Sim, diz o conde, el-Rei quer muito a Afonso Madeira. E baixa a cabeça num
embaraço que pretende esconder. Álvaro Pais desafia esse embaraço: - Muito. De
mais.
Na corte não é segredo estritamente guardado, essa afeição do rei pelo
escudeiro. Os que o conhecem melhor, e sobretudo aqueles que o amam, dizem a si
mesmos que ela há-de ter nascido, como fruto de árvore envenenada, do violento
desconcerto anterior que abalou Pedro ao saber da morte de Inês. E a si mesmos
repetem que ele continua a procurar a companhia de mulheres, tanto assim que,
no próprio ano em que foi aclamado rei, uma certa D. Teresa Lourenço, dama
galega, deu à luz um filho seu, agora entregue aos cuidados do mestre da Ordem
de Cristo.
No entanto,, o assunto perturba-os e por isso Álvaro Pais apressa-se
agora a continuar: - Porém vos digo que eu pediria, Deus se amerceie de mim, eu
pediria até ao demo, se tal fosse de proveito, para que el-Rei poupasse Pero
Coelho e Álvaro Gonçalves. É bem triste ver dois homens tão principais, um
juiz, o outro meirinho-mor do reino, jazendo na masmorra como malfeitores.

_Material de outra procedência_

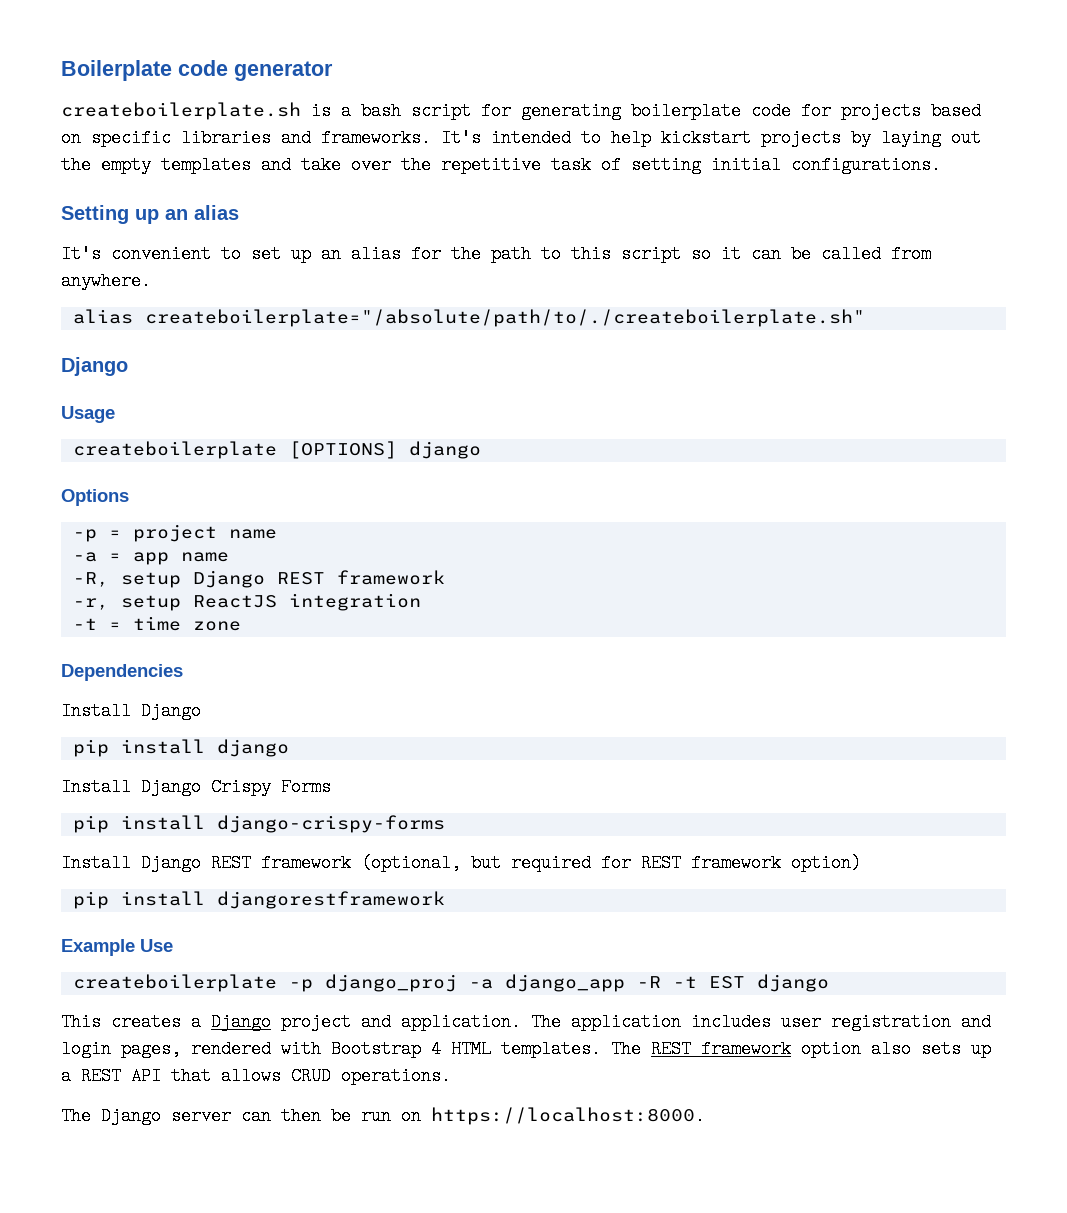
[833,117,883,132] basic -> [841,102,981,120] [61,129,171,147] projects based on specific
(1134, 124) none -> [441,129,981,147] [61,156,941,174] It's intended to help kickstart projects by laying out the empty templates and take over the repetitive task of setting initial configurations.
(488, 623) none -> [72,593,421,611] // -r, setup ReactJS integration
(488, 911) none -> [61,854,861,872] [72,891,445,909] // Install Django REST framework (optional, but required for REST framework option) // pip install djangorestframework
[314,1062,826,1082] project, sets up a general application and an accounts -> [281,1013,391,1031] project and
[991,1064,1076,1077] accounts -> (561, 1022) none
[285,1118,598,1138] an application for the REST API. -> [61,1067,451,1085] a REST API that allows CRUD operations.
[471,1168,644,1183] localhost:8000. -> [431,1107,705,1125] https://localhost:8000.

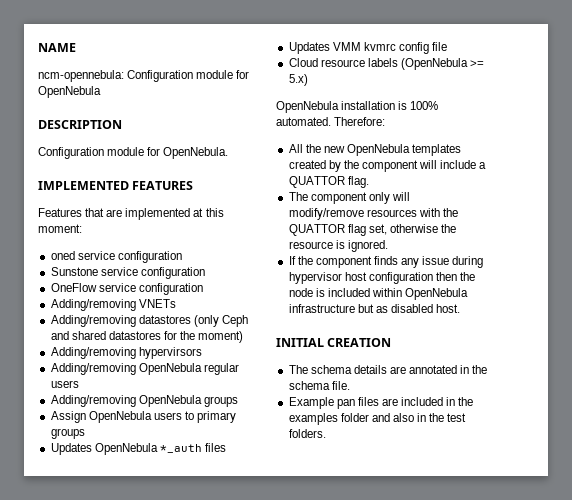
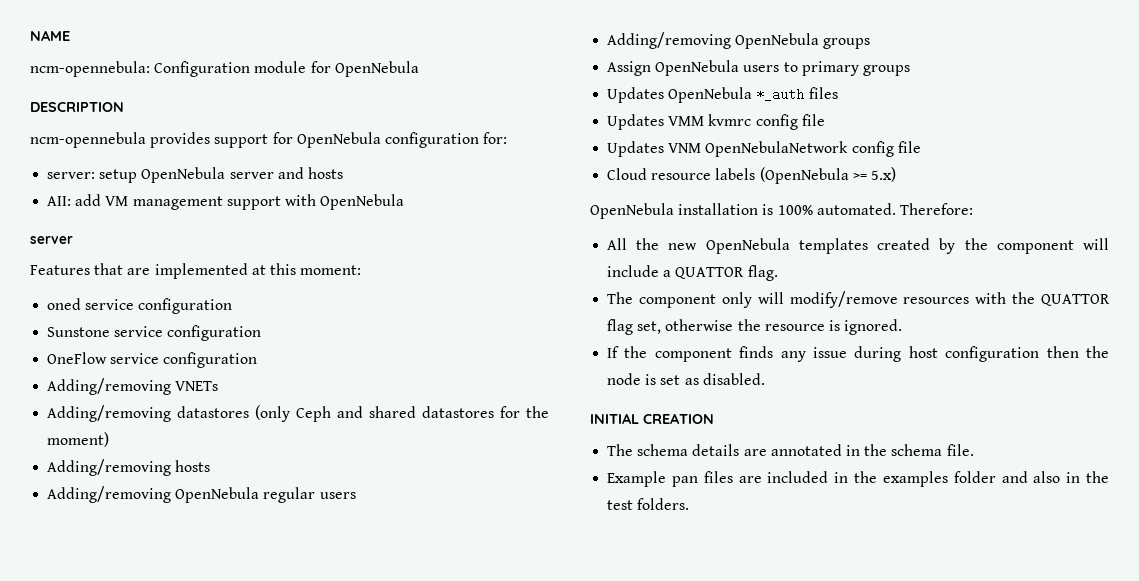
[38,147,229,159] [38,181,194,190] Configuration module for OpenNebula. // IMPLEMENTED FEATURES -> [30,132,508,148] [47,167,343,183] [47,194,405,210] [30,236,73,244] ncm-opennebula provides support for OpenNebula configuration for: // server: setup OpenNebula server and hosts // AII: add VM management support with OpenNebula // server
[138,347,202,359] hypervirsors -> [175,460,211,472] hosts
(448, 46) none -> [607,141,921,157] // Updates VNM OpenNebulaNetwork config file
[288,272,342,284] hypervisor -> (902, 354) none
[327,288,469,300] [288,304,461,313] included within OpenNebula infrastructure but as disabled host. -> [660,373,765,385] set as disabled.

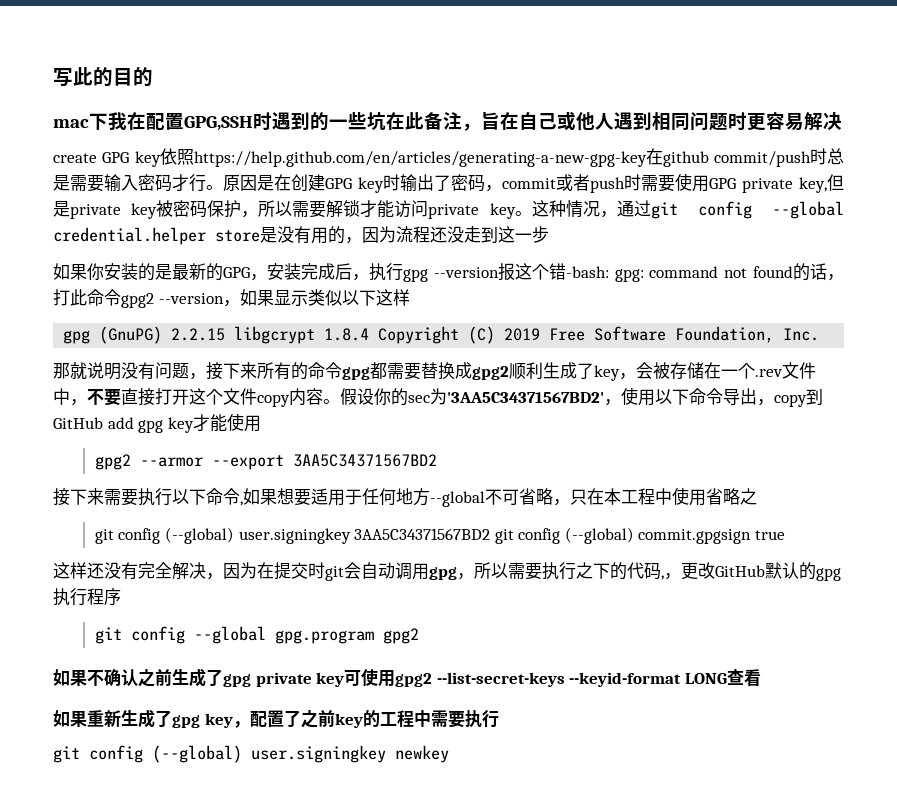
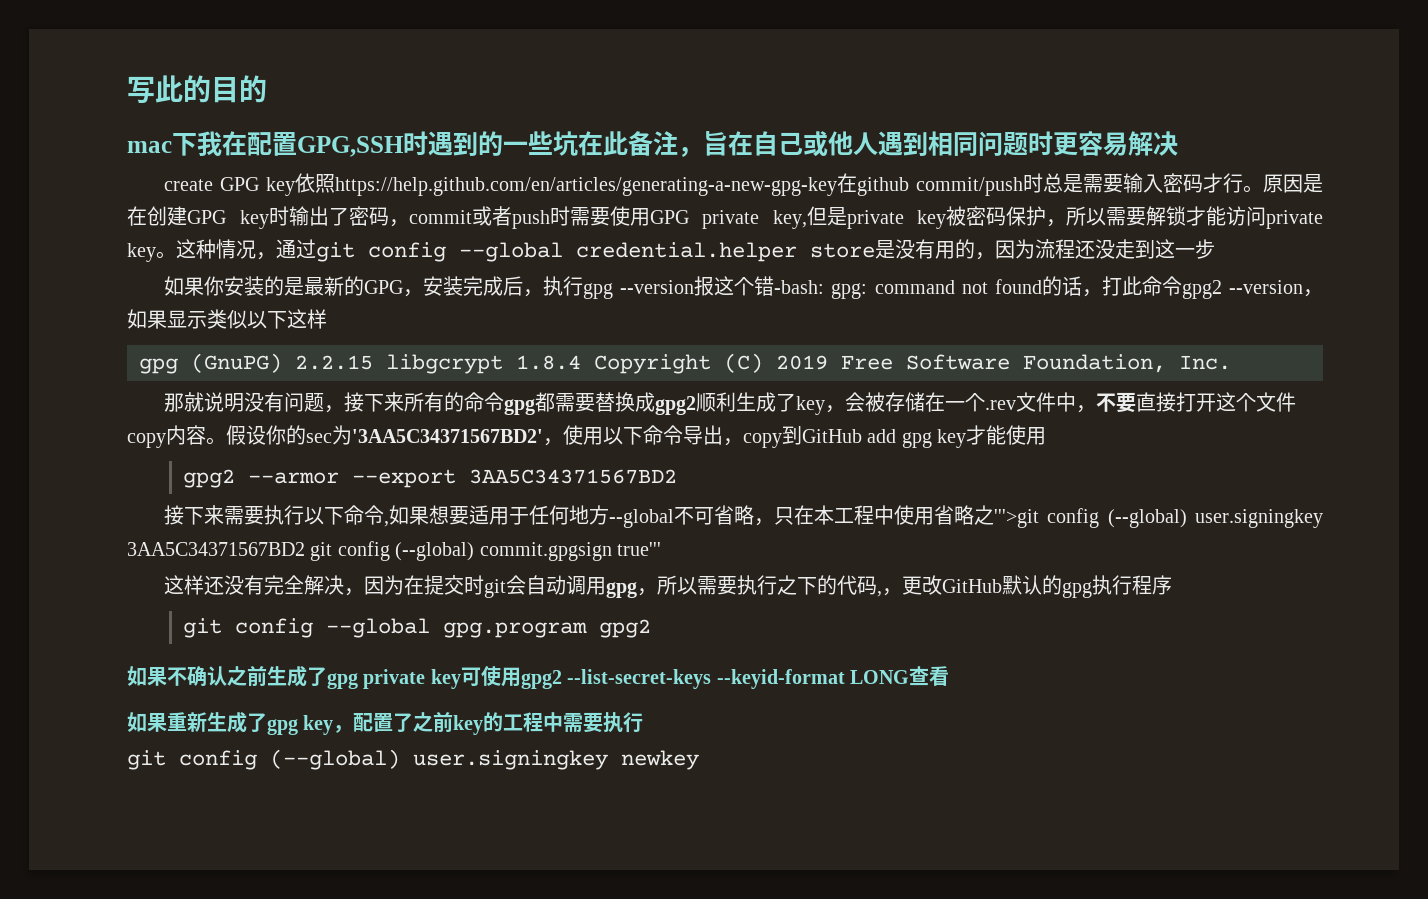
[94,529,114,544] // git -> [994,509,1040,528] '''>git
[755,530,786,540] true -> [617,542,661,556] true'''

João Afonso encolhe os ombros, pouco impressionado. A sua preocupação é
outra, não pensa nos prisiuoneiros e sim em Pedro. A mim, replica, dói-me
sobretudo que ele possa quebrar a sua palavra, que é feia cousa e pecado maior
por ser palavra de rei. – Já a quebrou, pois aí os tendes, cativos. O mais que
venha a fazer… - Mas ele jurou! Vós o ouvistes como eu, em Canavezes, ante a
rainha e o arcebispo de Braga. El-Rei põe a sua alma em grande perigo. Álvaro
Pais suspira, cansado. Sim, põe a alma em perigo. Contudo, no seu íntimo, não é
isso que mais o atormenta. Porque, para ele, amando embora Pedro, como ama, a
salvação do reino está acima da salvação da alma do rei. Mas para não melindrar
escrúpulos de cavaleiro, escolhe cuidadosamente as palavras.
- Por ora, o que me dá mais
cuidado é que el-Rei perderá a sua boa fama. Todos dirão que os reis de
Portugal e de Castela erram muito, indo contra as suas verdades. Não é boa
cousa, essa. Se a nova chega a Roma, aí teremos o papa a meter-se em negócios
de Portugal. E depois, senhor, qual é a culpa de Pero Coelho e de Álvaro Gonçalves? Os dois caminham devagar,
lado a lado. Ao ouvir esta pergunta, João Afonso pára. A culpa? Pela santa Virgem, a culpa é conhecida, vós o
sabeis como eu. A morte de D. Inês, a quem el-Rei tanto queria. É bem certo,
pensa Álvaro Pais, que o conde de Barcelos cuida do rei antes de cuidar do
reino e todo ele se inflama com histórias de amores, de donas e donzelas. É bem
certo que nele falam mais alto a idade e a condição. – Sim, D. Inês. Porém a sua morte foi
sentença de el-Rei Afonso. E… direis vós, senhor, em vossa consciência, que o
reino não corria grande perigo por
amor de D. Inês? Direis vós, em vossa consciência, que a vida do senhor
Infante Fernando estava segura
enquanto ela vivesse?». In João Aguiar, Inês de Portugal, pequenos
Prazeres, Edições ASA, 1997, ISBN 972-41-1822-3.